Studium Generale ITB: Menciptakan Kampus Aman Tanpa Kekerasan Seksual

Oleh Anggun Nindita

Editor Anggun Nindita


BANDUNG, itb.ac.id – Institut Teknologi Bandung (ITB) menyelenggarakan Studium Generale dengan topik "Kampus Aman tanpa Kekerasan Seksual" yang disampaikan Guru Besar Antropologi, Fakultas Hukum, Universitas Indonesia, Prof. Dr. Dra. Sulistyowati Irianto, M.A., di Aula Barat ITB, Rabu (30/08/2023). Beliau mengurai kompleksitas kekerasan seksual dan reformasi hukum terkait.

Prof. Sulistyowati menjelaskan bahwa kekerasan seksual adalah sebuah kejahatan kemanusiaan yang mampu merenggut nyawa, menyebabkan cacat, atau menciptakan trauma seumur hidup.

Berdasarkan Permendikbudristek No 30 Tahun 2021 tentang Pencegahan dan Penanganan Kekerasan Seksual di Lingkungan Perguruan Tinggi, kekerasan seksual mencakup perbuatan yang merendahkan, menghina, melecehkan, atau menyerang tubuh dan fungsi reproduksi seseorang. Kondisi tersebut kerap muncul karena adanya ketidaksetaraan kekuasaan dan gender, yang berdampak buruk pada kesehatan reproduksi, kesehatan mental, dan akses pendidikan tinggi yang aman.

Terdapat dua unsur utama dalam kekerasan seksual yang disoroti Prof. Sulistyowati. Pertama, ketiadaan consent (izin). Ketika korban tidak melakukan perlawanan secara fisik, bukan berarti ada izin yang diberikan kepada pelaku. Kedua, adanya relasi kuasa yang lebih unggul dibandingkan korban. Ketidaksetaraan kekuasaan sering membuat korban tidak dapat menolak karena ancaman atau tekanan yang diberikan pelaku.

Prof. Sulistyowati mengidentifikasi beberapa miskonsepsi yang umum terkait hukum kekerasan seksual. Hal ini termasuk keyakinan bahwa jika ada izin, maka kegiatan seksual sah.
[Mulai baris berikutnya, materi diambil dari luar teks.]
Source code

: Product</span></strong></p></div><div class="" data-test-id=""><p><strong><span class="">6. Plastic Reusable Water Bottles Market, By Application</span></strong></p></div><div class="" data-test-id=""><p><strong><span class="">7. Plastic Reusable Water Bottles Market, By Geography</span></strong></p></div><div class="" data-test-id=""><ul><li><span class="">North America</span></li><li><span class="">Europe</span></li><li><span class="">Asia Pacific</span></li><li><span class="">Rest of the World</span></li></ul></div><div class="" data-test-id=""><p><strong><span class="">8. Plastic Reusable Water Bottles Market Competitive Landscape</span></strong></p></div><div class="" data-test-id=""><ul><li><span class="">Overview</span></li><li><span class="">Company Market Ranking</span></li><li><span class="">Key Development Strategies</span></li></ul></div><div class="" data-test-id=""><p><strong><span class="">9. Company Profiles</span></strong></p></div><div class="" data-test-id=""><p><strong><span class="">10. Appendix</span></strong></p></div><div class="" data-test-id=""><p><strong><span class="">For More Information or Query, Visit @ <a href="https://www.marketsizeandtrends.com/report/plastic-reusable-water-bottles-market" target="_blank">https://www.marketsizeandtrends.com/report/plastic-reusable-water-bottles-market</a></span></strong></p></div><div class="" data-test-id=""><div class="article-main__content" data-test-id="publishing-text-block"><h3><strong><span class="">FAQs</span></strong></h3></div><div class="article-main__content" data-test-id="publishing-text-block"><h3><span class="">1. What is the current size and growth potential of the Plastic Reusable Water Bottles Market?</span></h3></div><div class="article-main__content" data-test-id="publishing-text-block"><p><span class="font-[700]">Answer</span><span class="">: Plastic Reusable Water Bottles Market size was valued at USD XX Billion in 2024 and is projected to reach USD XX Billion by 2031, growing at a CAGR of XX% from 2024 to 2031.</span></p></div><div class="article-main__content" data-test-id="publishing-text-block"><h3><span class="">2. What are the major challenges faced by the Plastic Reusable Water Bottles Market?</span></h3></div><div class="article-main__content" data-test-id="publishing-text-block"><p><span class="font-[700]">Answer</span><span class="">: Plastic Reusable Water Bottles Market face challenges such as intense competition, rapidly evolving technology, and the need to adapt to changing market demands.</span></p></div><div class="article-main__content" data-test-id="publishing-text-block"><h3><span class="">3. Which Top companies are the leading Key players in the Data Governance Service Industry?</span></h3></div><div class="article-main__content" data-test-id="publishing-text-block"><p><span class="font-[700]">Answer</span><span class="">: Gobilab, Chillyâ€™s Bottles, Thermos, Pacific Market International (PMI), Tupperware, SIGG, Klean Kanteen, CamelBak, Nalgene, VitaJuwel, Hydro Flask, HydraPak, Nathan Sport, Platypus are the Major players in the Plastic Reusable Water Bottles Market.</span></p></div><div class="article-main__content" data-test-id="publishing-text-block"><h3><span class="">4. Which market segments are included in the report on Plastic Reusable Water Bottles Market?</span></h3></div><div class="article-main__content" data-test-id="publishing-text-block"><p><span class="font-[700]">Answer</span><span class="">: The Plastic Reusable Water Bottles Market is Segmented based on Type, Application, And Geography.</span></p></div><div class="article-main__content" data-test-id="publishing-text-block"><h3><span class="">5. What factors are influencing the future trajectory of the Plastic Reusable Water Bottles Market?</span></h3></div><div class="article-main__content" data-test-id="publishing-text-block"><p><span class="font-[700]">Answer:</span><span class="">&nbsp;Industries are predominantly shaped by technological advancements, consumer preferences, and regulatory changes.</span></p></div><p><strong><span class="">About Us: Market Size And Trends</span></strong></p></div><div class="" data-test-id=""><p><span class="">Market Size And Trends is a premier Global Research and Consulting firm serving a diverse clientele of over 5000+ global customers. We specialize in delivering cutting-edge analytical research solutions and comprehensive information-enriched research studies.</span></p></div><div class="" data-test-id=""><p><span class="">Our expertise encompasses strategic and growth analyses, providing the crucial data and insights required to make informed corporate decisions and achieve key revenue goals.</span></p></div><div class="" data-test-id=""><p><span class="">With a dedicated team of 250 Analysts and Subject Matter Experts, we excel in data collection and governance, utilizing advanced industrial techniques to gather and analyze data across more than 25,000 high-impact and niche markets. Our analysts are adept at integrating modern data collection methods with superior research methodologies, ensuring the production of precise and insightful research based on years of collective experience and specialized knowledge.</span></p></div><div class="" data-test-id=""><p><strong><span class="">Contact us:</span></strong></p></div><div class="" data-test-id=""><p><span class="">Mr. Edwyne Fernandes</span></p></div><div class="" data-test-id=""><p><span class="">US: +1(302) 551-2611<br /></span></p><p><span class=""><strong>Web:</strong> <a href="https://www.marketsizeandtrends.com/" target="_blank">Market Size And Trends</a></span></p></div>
Dalam konteks hukum, Prof. Sulistyowati membahas perubahan yang dinantikan, yaitu Undang-Undang Tindak Pidana Kekerasan Seksual (UU TPKS) No. 12/2022. UU ini telah lama tertunda di DPR, dan membawa perubahan penting dalam hukum kekerasan seksual di Indonesia.

UU TPKS menetapkan prinsip-prinsip dasar, tujuan, dan lingkup hukum terkait kekerasan seksual. Prinsip-prinsip tersebut mencakup penghargaan terhadap harkat dan martabat manusia, sedangkan tujuannya untuk pencegahan kekerasan seksual, perlindungan korban, dan penindakan pelaku.

Dalam UU TPKS, terdapat 9 jenis kekerasan seksual yang diatur secara resmi, termasuk pelecehan seksual, pemaksaan kontrasepsi, pemaksaan perkawinan, dan lain-lain. Core crime dalam kekerasan seksual termasuk perkosaan, perbuatan cabul, persetubuhan terhadap anak, dan sebagainya.

Prof. Sulistyowati menyampaikan bahwa berdasarkan Catatan Tahunan 2020, terdapat 431.471 kasus kekerasan terhadap perempuan yang dilaporkan dan ditangani sepanjang tahun 2019. Besarannya naik 6 persen dari tahun sebelumnya (406.178 kasus) atau sekitar 792 persen selama 12 tahun dari 33 provinsi di Indonesia. Umumnya, kasus tersebut terjadi di ranah domestik dan komunitas, dengan pelaku yang berasal dari pelbagai kalangan, termasuk keluarga dan lingkungan kampus.

Demi terhentinya kekerasan seksual di kampus, langkah penting yang mesti dilakukan adalah pembentukan satuan tugas pencegahan dan penanganan kekerasan seksual di kampus.

Di sisi lain, Prof. Sulistyowati memberikan pesan tentang pentingnya pencegahan dan penanganan kekerasan seksual di kampus dan masyarakat secara lebih luas. Hal ini diperlukan untuk memastikan kampus yang aman, mendukung hak asasi manusia, dan menjauhkan masyarakat dari ancaman kekerasan seksual.